▶ **What is needed**
What is needed is a word-for-word copy of the lines below from the one with "218 238 1719" through the one with "193 122 114.42", both included, with every picture left out.

▶ **Extracted records**

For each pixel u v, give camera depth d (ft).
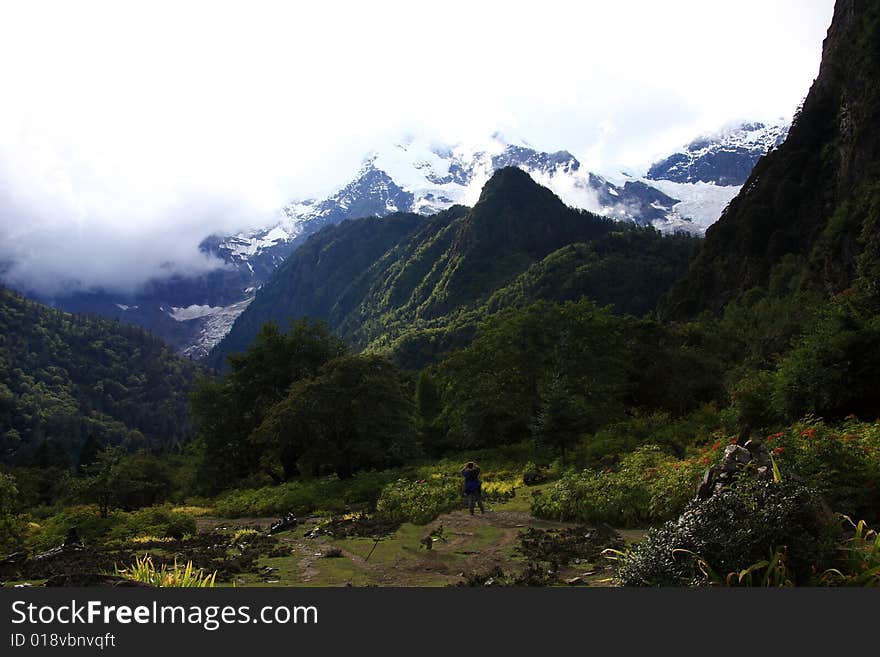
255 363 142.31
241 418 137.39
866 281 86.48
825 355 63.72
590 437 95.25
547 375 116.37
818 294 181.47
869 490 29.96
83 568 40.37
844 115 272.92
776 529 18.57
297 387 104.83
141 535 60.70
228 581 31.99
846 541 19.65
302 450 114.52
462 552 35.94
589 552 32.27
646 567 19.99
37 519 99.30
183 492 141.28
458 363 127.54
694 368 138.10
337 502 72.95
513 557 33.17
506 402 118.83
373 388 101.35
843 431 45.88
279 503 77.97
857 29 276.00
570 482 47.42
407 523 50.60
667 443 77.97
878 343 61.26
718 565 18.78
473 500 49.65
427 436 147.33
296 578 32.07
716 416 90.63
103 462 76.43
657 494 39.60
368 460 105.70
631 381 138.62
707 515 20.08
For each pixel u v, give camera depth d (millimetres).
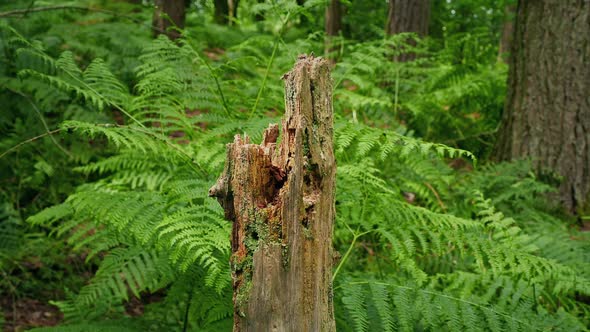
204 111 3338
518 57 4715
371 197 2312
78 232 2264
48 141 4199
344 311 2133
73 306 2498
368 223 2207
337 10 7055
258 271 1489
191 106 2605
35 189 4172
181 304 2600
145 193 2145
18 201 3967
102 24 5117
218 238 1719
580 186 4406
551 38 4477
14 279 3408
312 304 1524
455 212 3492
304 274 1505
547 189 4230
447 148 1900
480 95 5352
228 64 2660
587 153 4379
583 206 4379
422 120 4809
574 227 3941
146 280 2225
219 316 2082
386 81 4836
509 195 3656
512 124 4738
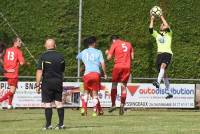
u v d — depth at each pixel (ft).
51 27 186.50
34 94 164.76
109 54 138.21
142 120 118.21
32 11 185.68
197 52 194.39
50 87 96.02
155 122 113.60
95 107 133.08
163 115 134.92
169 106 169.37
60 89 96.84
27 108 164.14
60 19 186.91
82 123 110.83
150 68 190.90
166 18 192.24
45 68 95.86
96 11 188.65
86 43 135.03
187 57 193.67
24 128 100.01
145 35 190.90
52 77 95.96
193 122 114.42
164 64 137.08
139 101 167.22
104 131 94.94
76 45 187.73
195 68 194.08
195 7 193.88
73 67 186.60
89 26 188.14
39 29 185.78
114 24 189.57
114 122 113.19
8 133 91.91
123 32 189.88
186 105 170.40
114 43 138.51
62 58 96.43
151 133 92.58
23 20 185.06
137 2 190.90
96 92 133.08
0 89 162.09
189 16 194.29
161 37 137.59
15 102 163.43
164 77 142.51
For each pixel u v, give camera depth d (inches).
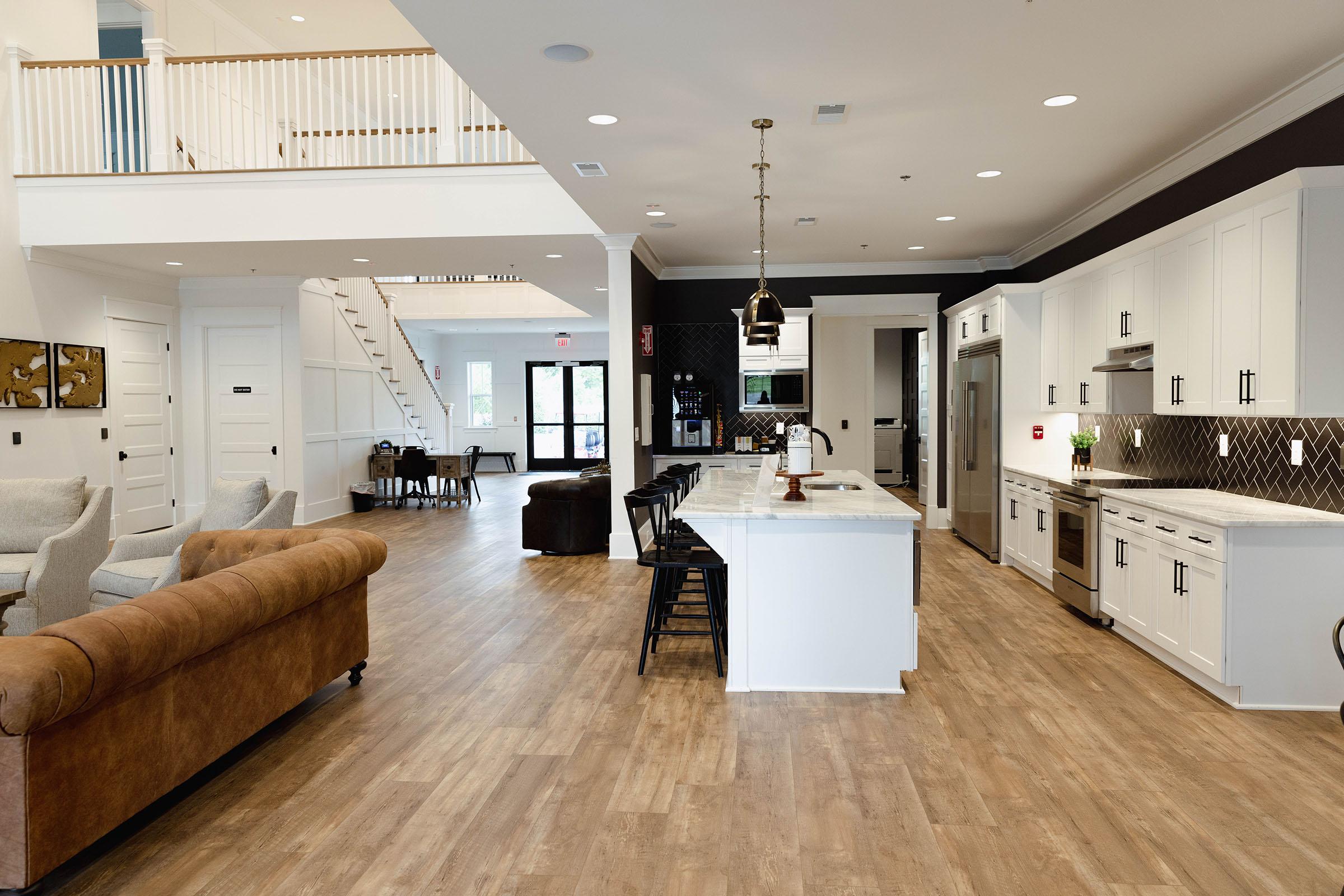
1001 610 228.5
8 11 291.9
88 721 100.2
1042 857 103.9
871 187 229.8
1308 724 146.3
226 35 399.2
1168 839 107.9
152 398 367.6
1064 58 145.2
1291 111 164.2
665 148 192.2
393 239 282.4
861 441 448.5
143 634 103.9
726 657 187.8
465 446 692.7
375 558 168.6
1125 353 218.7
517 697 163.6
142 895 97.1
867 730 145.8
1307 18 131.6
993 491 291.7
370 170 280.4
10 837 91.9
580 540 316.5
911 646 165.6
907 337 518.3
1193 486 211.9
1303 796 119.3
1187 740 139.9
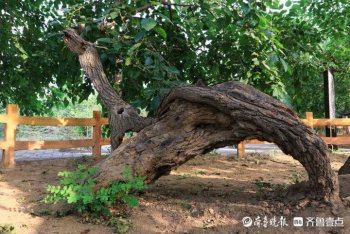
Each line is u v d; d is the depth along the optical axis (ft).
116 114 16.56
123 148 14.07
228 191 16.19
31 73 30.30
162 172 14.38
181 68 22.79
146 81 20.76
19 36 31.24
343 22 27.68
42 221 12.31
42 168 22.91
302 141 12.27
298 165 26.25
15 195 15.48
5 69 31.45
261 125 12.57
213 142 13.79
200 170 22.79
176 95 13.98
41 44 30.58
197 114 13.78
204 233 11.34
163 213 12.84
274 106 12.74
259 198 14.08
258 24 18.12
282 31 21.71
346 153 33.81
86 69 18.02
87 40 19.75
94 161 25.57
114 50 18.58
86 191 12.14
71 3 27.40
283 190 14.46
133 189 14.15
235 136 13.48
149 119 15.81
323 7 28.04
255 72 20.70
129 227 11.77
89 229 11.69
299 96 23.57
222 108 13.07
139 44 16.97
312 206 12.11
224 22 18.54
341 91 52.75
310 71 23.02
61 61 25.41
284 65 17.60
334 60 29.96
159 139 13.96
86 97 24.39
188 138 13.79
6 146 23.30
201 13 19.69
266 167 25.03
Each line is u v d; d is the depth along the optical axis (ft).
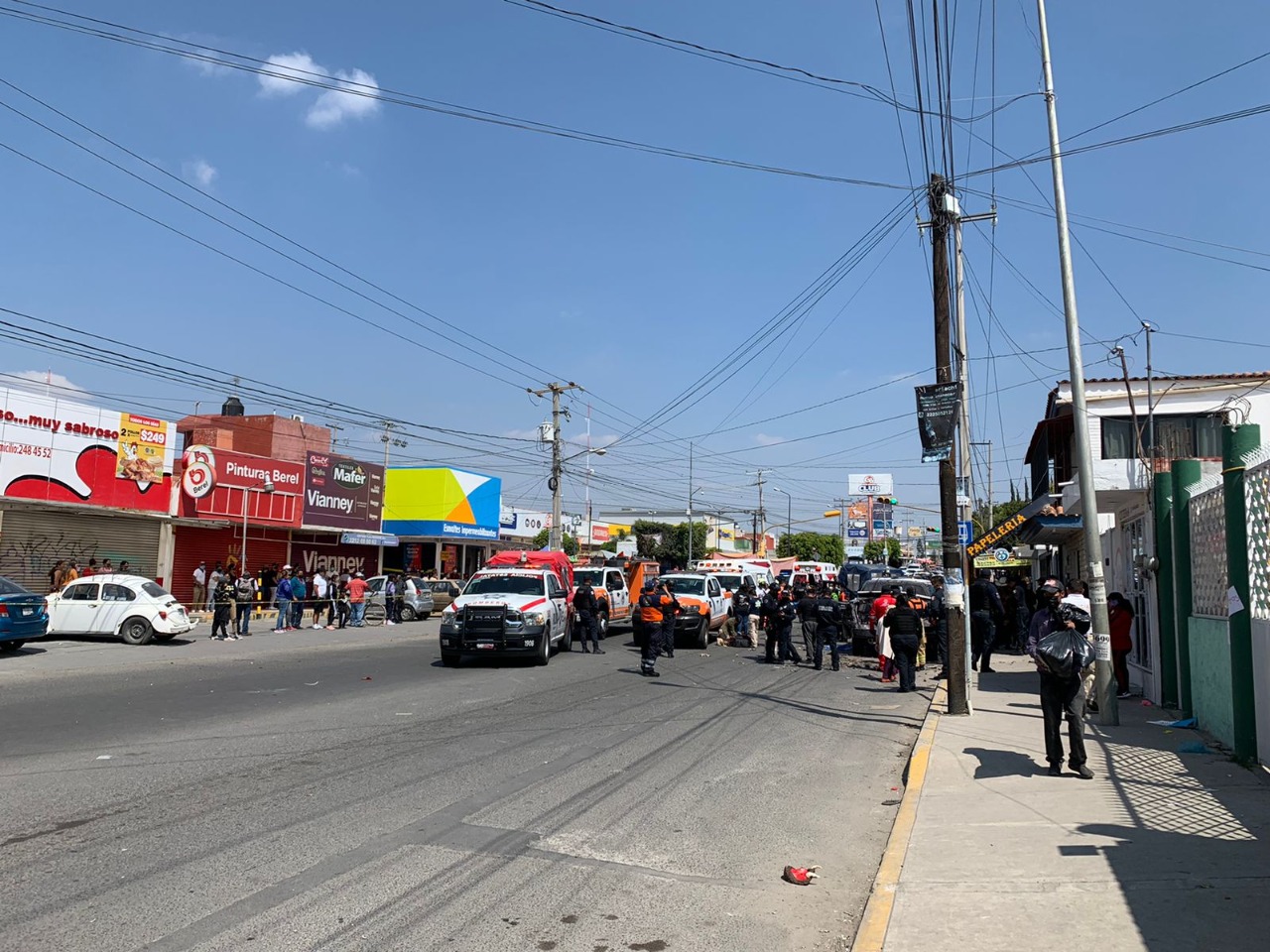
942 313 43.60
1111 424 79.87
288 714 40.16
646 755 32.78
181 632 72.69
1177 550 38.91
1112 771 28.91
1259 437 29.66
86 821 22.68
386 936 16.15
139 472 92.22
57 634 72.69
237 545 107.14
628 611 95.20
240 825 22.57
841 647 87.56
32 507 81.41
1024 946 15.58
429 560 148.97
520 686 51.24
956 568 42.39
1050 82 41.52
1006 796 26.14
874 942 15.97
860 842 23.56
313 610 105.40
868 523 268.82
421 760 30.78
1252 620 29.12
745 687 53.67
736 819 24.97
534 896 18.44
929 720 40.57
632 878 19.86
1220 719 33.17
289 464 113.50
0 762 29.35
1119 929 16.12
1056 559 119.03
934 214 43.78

▶ **Task output**
218 238 1719
580 186 4406
551 38 4477
14 279 3408
312 304 1524
455 212 3492
304 274 1505
547 189 4230
447 148 1900
480 95 5352
228 64 2660
587 153 4379
583 206 4379
422 120 4809
574 227 3941
146 280 2225
219 316 2082
386 81 4836
509 195 3656
512 124 4738
u v d — depth at each pixel (ft).
51 27 186.50
34 94 164.76
109 54 138.21
142 120 118.21
32 11 185.68
197 52 194.39
50 87 96.02
155 122 113.60
95 107 133.08
163 115 134.92
169 106 169.37
60 89 96.84
27 108 164.14
60 19 186.91
82 123 110.83
150 68 190.90
166 18 192.24
45 68 95.86
96 11 188.65
86 43 135.03
187 57 193.67
24 128 100.01
145 35 190.90
52 77 95.96
193 122 114.42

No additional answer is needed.